MW polyomavirus

Virus classification
- (unranked): Virus
- Realm: Monodnaviria
- Kingdom: Shotokuvirae
- Phylum: Cossaviricota
- Class: Papovaviricetes
- Order: Sepolyvirales
- Family: Polyomaviridae
- Genus: Deltapolyomavirus
- Species: Deltapolyomavirus decihominis
- Synonyms: Human polyomavirus 10;

= MW polyomavirus =

Species of virus

MW polyomavirus (MWPyV, also known as Human polyomavirus 10 and briefly as MXPyV) is a virus of the polyomavirus family that infects human hosts. It was discovered in 2012 and reported independently by several research groups. It has been identified mostly in stool samples from children and has been detected in a variety of geographic locations.

==Discovery and nomenclature==
MWPyV was discovered in 2012 and independently reported by three different research groups under the names "Malawi polyomavirus", "Mexico polyomavirus", and "Human polyomavirus 10". The first group to publish gave the virus the "Malawi" designation based on the geographic location of the index case, a healthy child from Malawi; the designation "MW polyomavirus" has been included in the International Committee on Taxonomy of Viruses proposed classification of polyomaviruses. It was the 10th human polyomavirus to be discovered.

==Genome==
The organization of the MWPyV genome is typical of polyomaviruses. At around 4.9 kilobase pairs in length, it contains genes for the small tumor antigen and large tumor antigen and three viral coat proteins, VP1, VP2, and VP3. Different MWPyV isolates have a relatively large amount of sequence variation, up to approximately 5%; this pattern is similar to that seen in BK polyomavirus.

==Taxonomy==
Phylogenetic analyses of the MWPyV genome suggest different ancestries for the large tumor antigen and the major capsid protein VP1, implying that the virus might have evolved from an ancestral recombination event.

In the 2015 taxonomic update to the polyomavirus group, the International Committee on Taxonomy of Viruses classified MWPyV in the genus Deltapolyomavirus. This genus contains four viruses that infect humans: HPyV6, HPyV7, MW polyomavirus, and STL polyomavirus.

==Prevalence==
All known human polyomaviruses are fairly common in healthy adult populations and are usually asymptomatic.
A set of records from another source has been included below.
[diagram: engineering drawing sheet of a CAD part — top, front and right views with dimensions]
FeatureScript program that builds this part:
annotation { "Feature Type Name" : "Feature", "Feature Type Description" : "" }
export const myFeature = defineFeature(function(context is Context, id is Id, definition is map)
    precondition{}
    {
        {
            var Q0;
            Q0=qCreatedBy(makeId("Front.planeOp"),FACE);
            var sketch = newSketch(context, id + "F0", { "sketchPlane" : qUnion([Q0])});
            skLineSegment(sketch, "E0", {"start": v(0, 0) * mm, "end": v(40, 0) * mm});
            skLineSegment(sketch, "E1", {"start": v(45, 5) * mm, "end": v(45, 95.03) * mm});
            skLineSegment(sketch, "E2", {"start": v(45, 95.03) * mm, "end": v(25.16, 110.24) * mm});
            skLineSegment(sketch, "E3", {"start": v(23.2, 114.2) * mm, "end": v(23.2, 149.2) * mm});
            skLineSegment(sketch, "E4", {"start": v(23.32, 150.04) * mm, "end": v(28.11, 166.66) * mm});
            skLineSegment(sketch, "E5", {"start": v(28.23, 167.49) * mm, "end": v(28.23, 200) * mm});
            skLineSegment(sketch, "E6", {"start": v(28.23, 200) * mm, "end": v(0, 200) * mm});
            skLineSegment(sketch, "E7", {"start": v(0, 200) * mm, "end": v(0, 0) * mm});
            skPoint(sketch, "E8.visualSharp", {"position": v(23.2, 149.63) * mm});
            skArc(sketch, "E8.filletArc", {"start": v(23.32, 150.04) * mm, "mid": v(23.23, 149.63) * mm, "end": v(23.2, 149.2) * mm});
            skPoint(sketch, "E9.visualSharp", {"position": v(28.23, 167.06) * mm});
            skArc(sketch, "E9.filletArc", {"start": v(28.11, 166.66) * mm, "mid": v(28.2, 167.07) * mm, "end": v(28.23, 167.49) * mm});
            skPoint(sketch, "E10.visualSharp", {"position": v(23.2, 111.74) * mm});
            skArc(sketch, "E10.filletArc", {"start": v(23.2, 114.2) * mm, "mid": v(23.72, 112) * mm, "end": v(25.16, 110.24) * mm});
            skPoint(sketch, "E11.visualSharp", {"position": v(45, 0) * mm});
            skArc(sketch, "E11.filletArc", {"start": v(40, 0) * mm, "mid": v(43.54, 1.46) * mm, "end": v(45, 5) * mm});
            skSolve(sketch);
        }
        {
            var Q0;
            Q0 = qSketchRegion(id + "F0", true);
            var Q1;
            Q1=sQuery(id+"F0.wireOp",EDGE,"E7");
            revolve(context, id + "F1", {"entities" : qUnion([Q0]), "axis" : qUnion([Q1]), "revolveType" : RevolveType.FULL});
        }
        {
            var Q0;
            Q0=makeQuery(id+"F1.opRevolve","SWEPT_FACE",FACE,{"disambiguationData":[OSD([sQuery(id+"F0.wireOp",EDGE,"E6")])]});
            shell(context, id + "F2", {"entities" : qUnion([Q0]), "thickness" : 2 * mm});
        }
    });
In studies that profile polyomavirus seroprevalence, or prevalence of detectable antibodies against viral proteins indicating either past or present exposure in immunocompetent adults, estimates of MWPyV prevalence have ranged from approximately 40-85%. Like most human polyomaviruses, MWPyV infection appears to be acquired in early childhood. Studies of the presence of viral DNA, indicating active viral replication, suggest MWPyV prevalence in the range of 1-10% of children, with low or no detection of active viral replication in adults.
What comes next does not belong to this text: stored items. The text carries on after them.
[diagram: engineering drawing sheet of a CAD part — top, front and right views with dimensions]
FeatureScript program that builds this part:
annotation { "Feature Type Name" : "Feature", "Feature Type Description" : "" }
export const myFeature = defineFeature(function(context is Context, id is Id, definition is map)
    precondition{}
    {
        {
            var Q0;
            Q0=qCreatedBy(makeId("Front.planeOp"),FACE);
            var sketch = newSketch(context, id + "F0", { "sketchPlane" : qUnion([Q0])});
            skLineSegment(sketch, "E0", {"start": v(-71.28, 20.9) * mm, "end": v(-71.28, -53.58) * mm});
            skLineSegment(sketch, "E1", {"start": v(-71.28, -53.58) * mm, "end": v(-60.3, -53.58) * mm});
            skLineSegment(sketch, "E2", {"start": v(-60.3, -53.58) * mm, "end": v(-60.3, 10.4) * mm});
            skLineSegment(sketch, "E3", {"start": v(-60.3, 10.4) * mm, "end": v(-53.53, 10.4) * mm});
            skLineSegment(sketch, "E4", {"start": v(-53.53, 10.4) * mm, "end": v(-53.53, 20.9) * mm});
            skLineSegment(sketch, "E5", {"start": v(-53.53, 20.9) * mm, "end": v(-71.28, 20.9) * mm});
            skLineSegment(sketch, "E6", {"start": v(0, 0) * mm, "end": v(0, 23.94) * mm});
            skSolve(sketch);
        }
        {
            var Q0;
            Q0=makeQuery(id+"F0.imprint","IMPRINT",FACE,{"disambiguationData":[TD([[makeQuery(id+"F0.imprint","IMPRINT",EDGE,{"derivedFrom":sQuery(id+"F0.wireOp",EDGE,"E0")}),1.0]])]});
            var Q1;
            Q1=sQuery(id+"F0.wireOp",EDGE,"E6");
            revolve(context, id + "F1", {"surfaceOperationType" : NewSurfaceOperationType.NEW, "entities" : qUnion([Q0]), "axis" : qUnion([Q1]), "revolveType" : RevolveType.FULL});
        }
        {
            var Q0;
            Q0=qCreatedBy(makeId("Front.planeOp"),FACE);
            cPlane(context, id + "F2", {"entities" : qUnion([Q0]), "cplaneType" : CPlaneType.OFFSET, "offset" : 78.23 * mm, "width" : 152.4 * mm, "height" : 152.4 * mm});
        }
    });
==Clinical manifestations==
As with many recently discovered human polyomaviruses, the clinical significance of MWPyV is poorly characterized. It has been repeatedly found in stool samples from both healthy children and those suffering from diarrhea, with no obvious causal association. MWPyV has also been reported in respiratory secretions in children and may be associated with mild upper respiratory infections in this population. One of the three original reports of MWPyV isolated it from samples of warts on a patient diagnosed with WHIM syndrome; later the closely related STL polyomavirus was isolated from the same surgical sample. This rare disease is associated with susceptibility to human papillomavirus infections, but it is unclear whether the presence of MWPyV in this setting is clinically significant.